**PROBLEM DETAILS:** Beginning at the line containing "với giá tốt" in the material below and ending at the line containing "Integración, LLMS, Diagnostico", return each line exactly and add nothing.

--- START ---

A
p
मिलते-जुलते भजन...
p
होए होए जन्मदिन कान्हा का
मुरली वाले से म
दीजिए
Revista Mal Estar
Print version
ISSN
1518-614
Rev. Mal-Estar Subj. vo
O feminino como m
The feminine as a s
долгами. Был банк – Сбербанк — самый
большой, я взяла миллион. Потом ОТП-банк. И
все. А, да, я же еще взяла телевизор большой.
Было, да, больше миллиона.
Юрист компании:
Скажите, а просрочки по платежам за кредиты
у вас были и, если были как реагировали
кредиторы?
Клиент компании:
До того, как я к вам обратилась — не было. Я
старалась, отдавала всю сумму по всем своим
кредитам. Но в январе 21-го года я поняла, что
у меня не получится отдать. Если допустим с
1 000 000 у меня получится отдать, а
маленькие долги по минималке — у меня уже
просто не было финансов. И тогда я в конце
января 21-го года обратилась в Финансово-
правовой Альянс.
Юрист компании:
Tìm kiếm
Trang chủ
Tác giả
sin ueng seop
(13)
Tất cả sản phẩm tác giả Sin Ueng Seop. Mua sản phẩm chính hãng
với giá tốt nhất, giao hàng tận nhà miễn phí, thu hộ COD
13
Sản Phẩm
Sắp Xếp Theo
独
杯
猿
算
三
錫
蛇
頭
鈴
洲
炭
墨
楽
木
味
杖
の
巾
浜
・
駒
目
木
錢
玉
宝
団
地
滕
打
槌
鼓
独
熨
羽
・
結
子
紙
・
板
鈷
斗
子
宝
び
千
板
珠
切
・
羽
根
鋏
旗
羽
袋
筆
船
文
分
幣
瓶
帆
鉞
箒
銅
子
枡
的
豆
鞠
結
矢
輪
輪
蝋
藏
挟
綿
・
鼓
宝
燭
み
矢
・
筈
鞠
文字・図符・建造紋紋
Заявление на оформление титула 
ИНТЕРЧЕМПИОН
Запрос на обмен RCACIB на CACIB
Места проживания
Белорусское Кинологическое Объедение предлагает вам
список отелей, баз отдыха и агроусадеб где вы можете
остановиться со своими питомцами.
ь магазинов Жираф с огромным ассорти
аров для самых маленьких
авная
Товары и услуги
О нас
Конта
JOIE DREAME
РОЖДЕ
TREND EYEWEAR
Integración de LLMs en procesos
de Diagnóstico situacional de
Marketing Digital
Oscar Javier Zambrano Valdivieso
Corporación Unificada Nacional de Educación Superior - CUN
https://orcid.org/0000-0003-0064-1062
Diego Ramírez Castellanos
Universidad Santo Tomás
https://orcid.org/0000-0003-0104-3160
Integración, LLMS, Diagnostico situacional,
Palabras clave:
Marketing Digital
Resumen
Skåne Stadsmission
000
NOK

--- END ---
--- START ---

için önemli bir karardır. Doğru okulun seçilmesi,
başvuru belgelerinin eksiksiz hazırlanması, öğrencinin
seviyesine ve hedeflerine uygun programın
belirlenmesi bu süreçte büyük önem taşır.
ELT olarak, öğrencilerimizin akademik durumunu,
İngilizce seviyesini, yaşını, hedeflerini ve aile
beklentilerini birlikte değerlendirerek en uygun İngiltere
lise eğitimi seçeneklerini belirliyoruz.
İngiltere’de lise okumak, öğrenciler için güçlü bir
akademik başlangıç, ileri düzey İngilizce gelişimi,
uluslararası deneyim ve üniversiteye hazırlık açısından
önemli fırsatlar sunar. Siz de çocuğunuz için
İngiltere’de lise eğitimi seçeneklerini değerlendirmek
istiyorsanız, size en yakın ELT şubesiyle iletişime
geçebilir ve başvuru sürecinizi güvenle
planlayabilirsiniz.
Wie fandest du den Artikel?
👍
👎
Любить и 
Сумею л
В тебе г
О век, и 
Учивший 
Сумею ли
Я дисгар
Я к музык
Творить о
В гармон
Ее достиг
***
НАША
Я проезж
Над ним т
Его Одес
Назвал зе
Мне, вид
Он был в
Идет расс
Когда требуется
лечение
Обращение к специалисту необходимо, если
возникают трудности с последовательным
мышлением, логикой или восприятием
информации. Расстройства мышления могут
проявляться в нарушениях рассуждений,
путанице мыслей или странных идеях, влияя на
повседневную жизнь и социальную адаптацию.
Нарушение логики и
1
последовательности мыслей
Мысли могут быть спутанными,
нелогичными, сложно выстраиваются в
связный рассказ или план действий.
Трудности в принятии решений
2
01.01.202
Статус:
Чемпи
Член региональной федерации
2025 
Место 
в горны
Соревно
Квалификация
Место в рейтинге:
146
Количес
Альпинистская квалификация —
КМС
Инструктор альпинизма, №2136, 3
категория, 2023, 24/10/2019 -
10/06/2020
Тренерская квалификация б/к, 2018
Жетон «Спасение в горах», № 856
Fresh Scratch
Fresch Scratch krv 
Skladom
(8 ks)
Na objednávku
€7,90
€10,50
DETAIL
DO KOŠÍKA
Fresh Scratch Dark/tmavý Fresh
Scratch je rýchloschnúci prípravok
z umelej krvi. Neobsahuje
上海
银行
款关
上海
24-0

--- END ---

**RESULT OF THIS EXERCISE:**
với giá tốt nhất, giao hàng tận nhà miễn phí, thu hộ COD
13
Sản Phẩm
Sắp Xếp Theo
独
杯
猿
算
三
錫
蛇
頭
鈴
洲
炭
墨
楽
木
味
杖
の
巾
浜
・
駒
目
木
錢
玉
宝
団
地
滕
打
槌
鼓
独
熨
羽
・
結
子
紙
・
板
鈷
斗
子
宝
び
千
板
珠
切
・
羽
根
鋏
旗
羽
袋
筆
船
文
分
幣
瓶
帆
鉞
箒
銅
子
枡
的
豆
鞠
結
矢
輪
輪
蝋
藏
挟
綿
・
鼓
宝
燭
み
矢
・
筈
鞠
文字・図符・建造紋紋
Заявление на оформление титула 
ИНТЕРЧЕМПИОН
Запрос на обмен RCACIB на CACIB
Места проживания
Белорусское Кинологическое Объедение предлагает вам
список отелей, баз отдыха и агроусадеб где вы можете
остановиться со своими питомцами.
ь магазинов Жираф с огромным ассорти
аров для самых маленьких
авная
Товары и услуги
О нас
Конта
JOIE DREAME
РОЖДЕ
TREND EYEWEAR
Integración de LLMs en procesos
de Diagnóstico situacional de
Marketing Digital
Oscar Javier Zambrano Valdivieso
Corporación Unificada Nacional de Educación Superior - CUN
https://orcid.org/0000-0003-0064-1062
Diego Ramírez Castellanos
Universidad Santo Tomás
https://orcid.org/0000-0003-0104-3160
Integración, LLMS, Diagnostico situacional,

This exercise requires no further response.